WORK REQUIRED:
Can you reproduce every line of the records below without changing a character, leaving the pictures out of your answer?

Begin ROWS

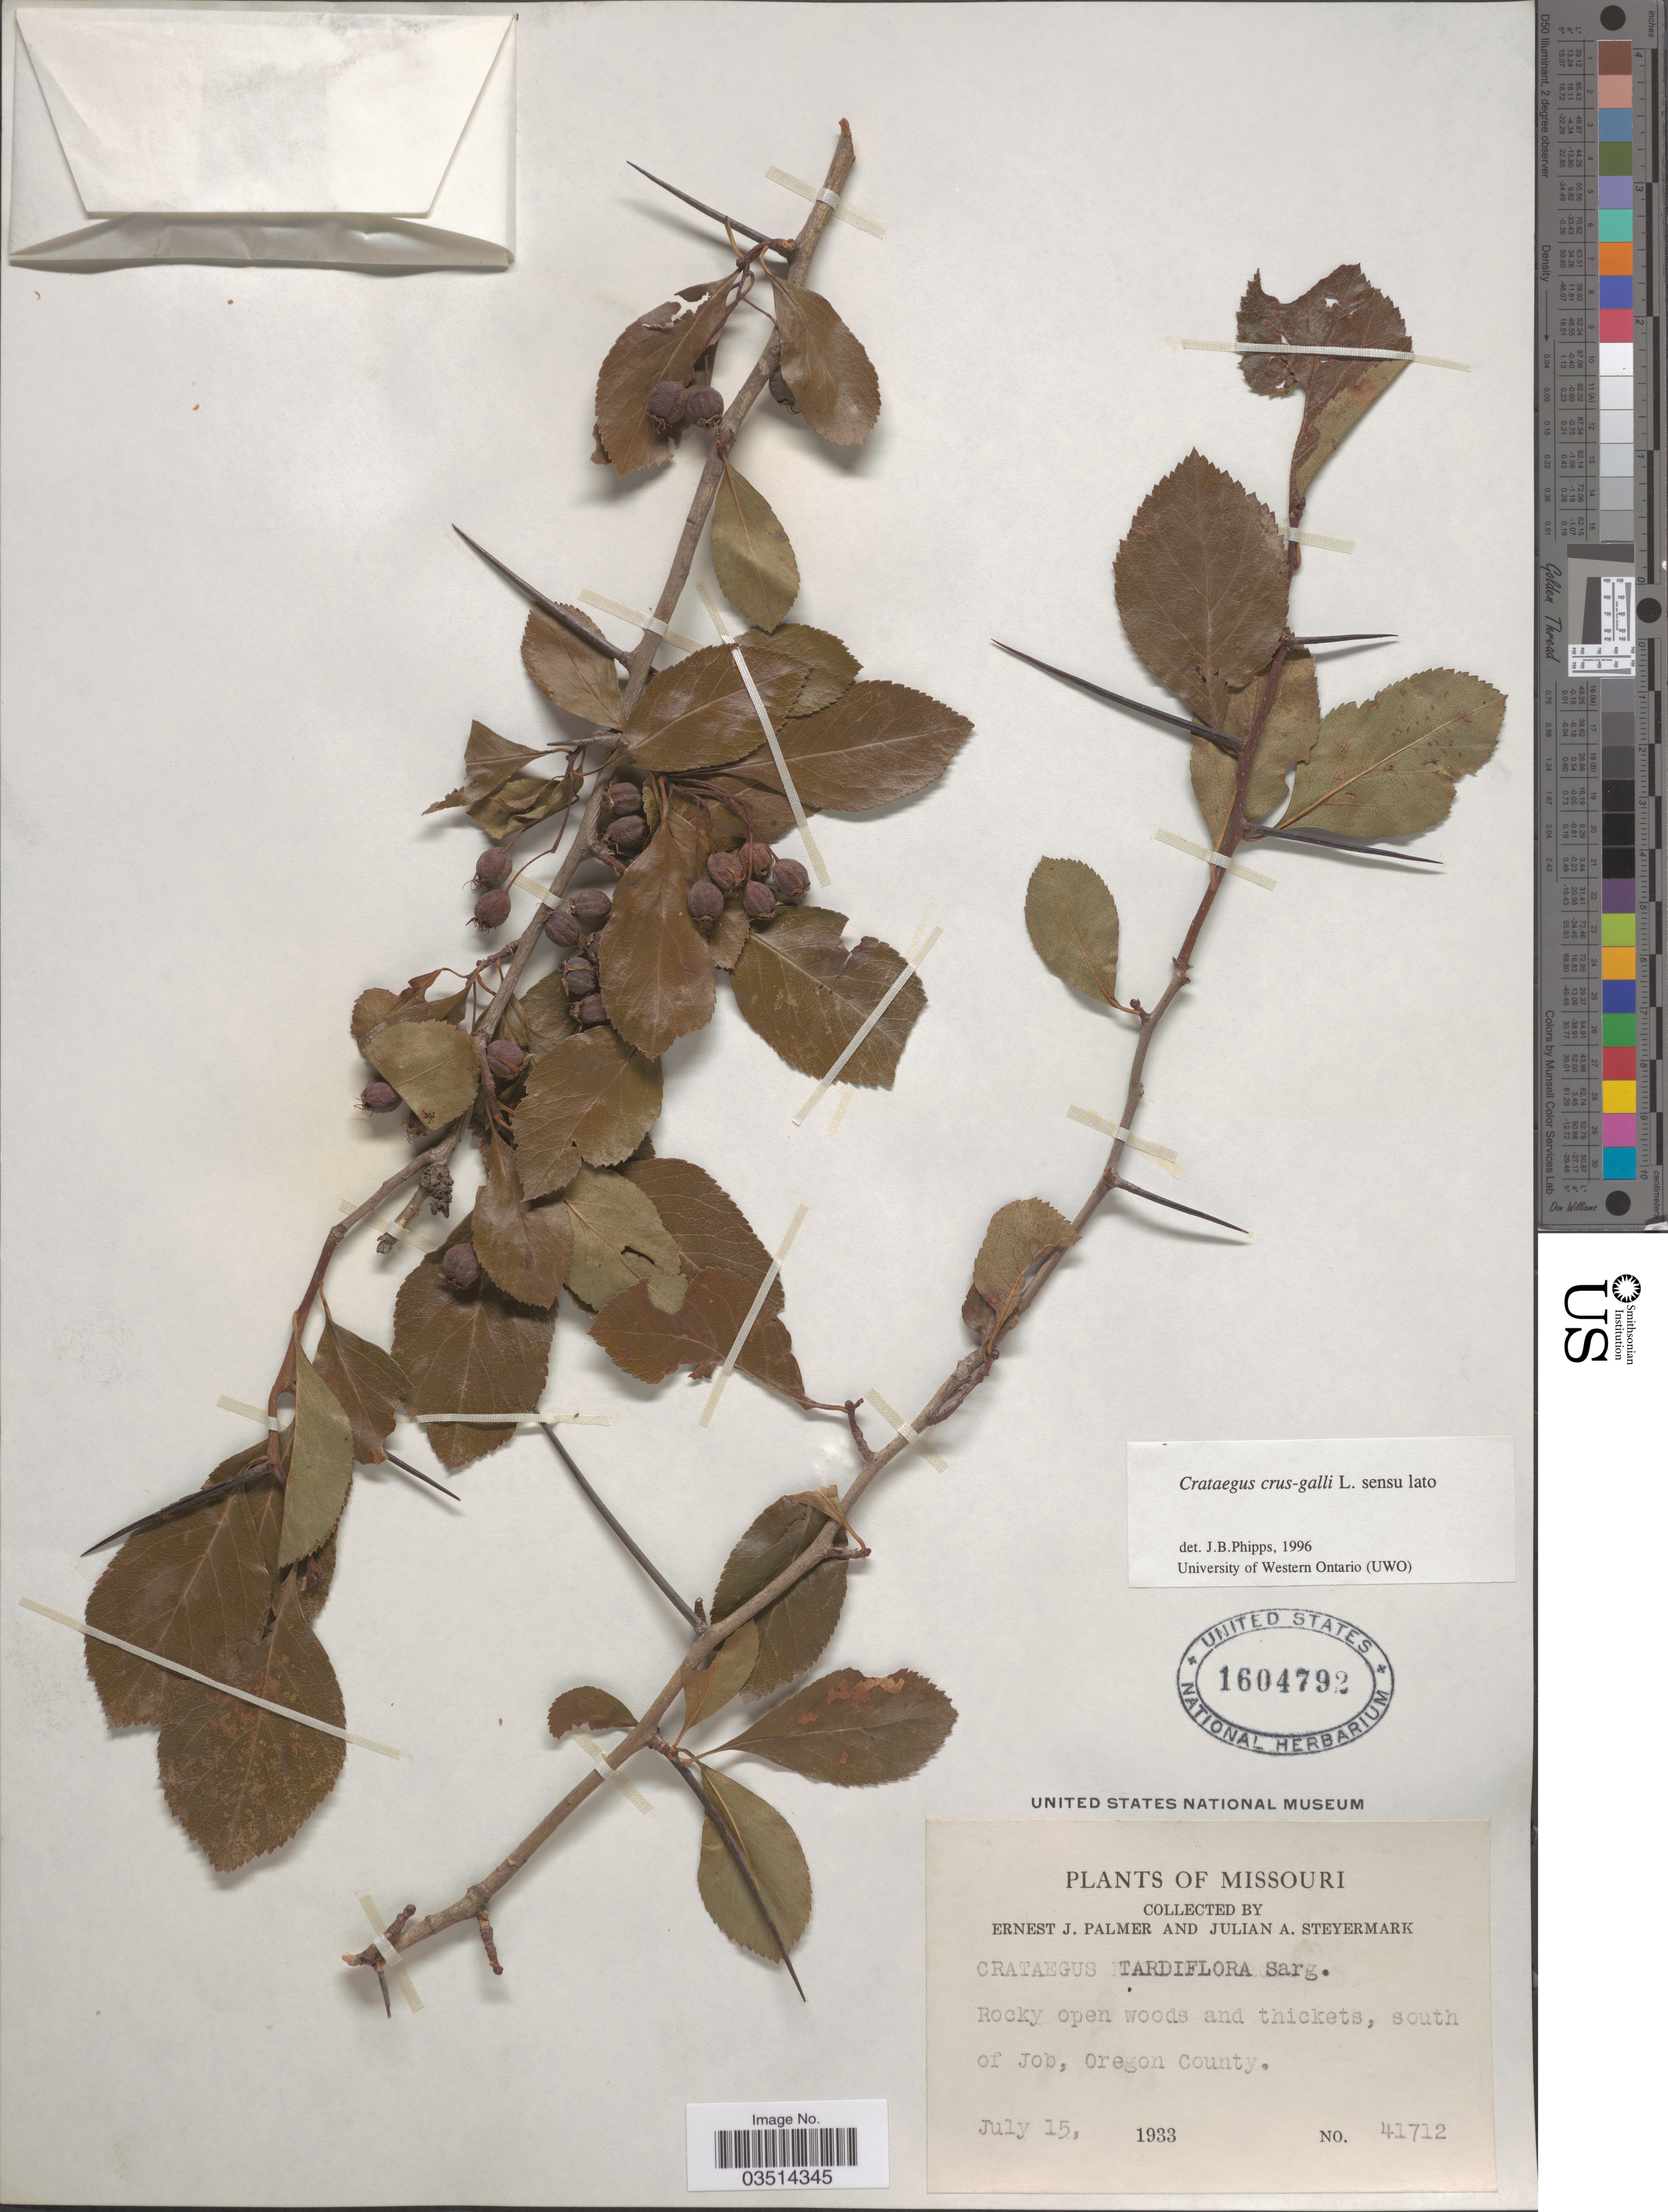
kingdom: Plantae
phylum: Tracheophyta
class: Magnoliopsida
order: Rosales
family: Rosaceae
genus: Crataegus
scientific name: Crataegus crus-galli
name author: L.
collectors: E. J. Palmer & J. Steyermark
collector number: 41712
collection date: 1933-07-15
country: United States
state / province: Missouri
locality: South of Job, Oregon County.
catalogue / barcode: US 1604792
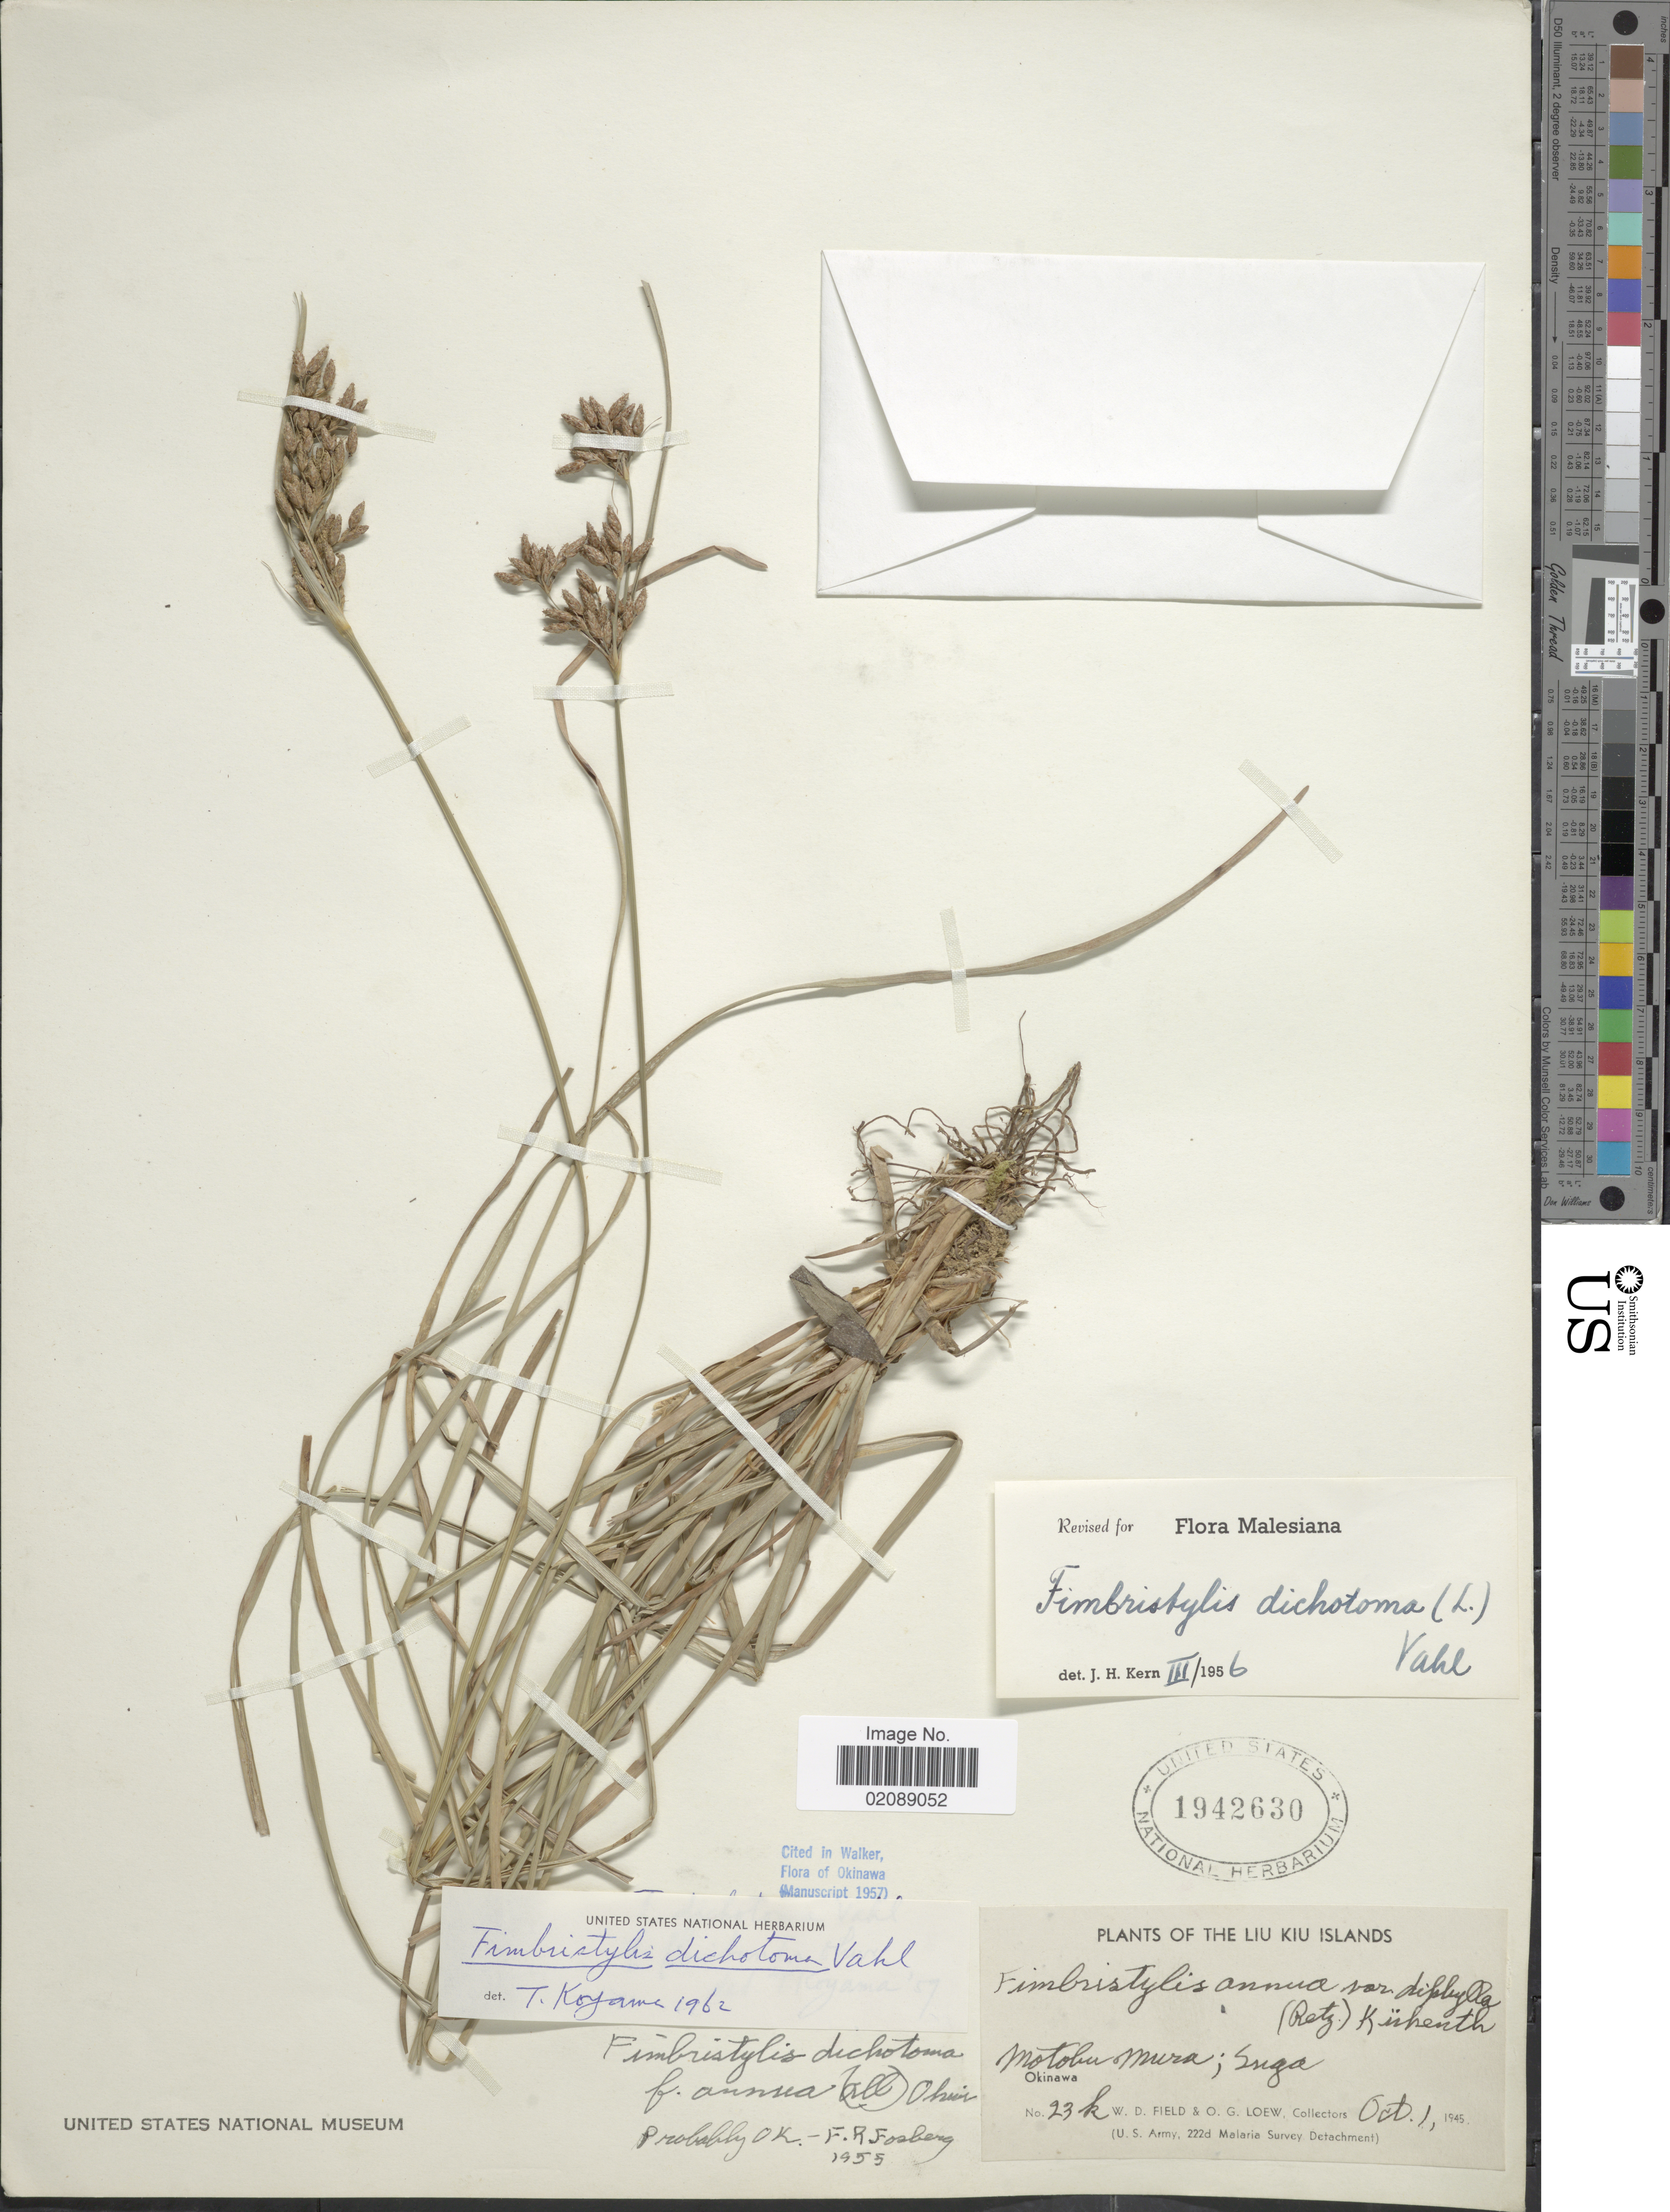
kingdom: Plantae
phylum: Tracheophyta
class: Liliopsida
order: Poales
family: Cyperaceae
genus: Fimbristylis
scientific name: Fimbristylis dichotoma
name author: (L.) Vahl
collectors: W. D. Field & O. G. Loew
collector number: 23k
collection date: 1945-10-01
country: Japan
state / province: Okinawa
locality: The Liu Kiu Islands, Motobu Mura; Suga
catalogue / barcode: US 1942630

End ROWS

RESPONSE TO THIS EXERCISE:
kingdom: Plantae
phylum: Tracheophyta
class: Magnoliopsida
order: Rosales
family: Rosaceae
genus: Crataegus
scientific name: Crataegus crus-galli
name author: L.
collectors: E. J. Palmer & J. Steyermark
collector number: 41712
collection date: 1933-07-15
country: United States
state / province: Missouri
locality: South of Job, Oregon County.
catalogue / barcode: US 1604792
kingdom: Plantae
phylum: Tracheophyta
class: Liliopsida
order: Poales
family: Cyperaceae
genus: Fimbristylis
scientific name: Fimbristylis dichotoma
name author: (L.) Vahl
collectors: W. D. Field & O. G. Loew
collector number: 23k
collection date: 1945-10-01
country: Japan
state / province: Okinawa
locality: The Liu Kiu Islands, Motobu Mura; Suga
catalogue / barcode: US 1942630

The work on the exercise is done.